• **WHAT IS EXPECTED**:
Set down exactly each line of the entries below, beginning at the one that contains "[2 : 0] inst_rnd;" and ending at the last, and no others.

• **TASK INPUT**:
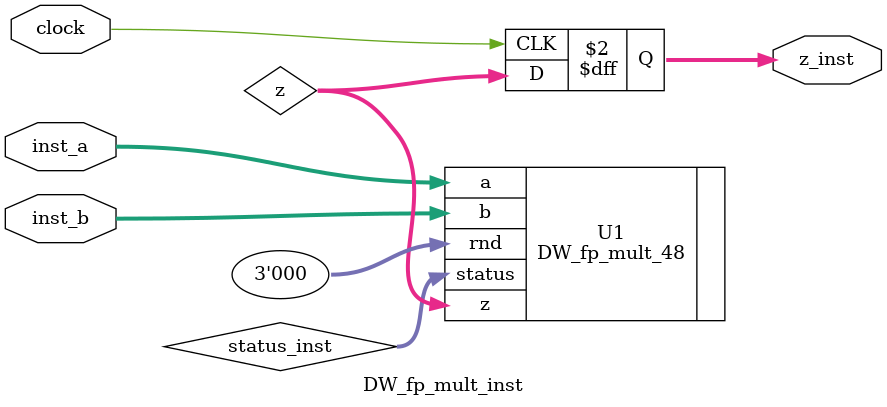
<source format=v>
module DW_fp_mult_inst( inst_a, inst_b,z_inst,clock);

parameter sig_width = 17;
parameter exp_width = 6;
parameter ieee_compliance = 1;

input clock;
input [sig_width+exp_width : 0] inst_a;
input [sig_width+exp_width: 0] inst_b;
//input [2 : 0] inst_rnd;
output reg [sig_width+exp_width: 0] z_inst;
wire [7 : 0] status_inst;
wire [sig_width+exp_width:0] z;
    // Instance of DW_fp_mult
    DW_fp_mult_48 #(sig_width, exp_width, ieee_compliance)
	  U1 ( .a(inst_a), .b(inst_b), .rnd(3'b000), .z(z), .status(status_inst) );

always@(posedge clock)
z_inst<=z;

endmodule

</source>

• **EXERCISE ANSWER**:
//input [2 : 0] inst_rnd;
output reg [sig_width+exp_width: 0] z_inst;
wire [7 : 0] status_inst;
wire [sig_width+exp_width:0] z;
    // Instance of DW_fp_mult
    DW_fp_mult_48 #(sig_width, exp_width, ieee_compliance)
	  U1 ( .a(inst_a), .b(inst_b), .rnd(3'b000), .z(z), .status(status_inst) );

always@(posedge clock)
z_inst<=z;

endmodule

</source>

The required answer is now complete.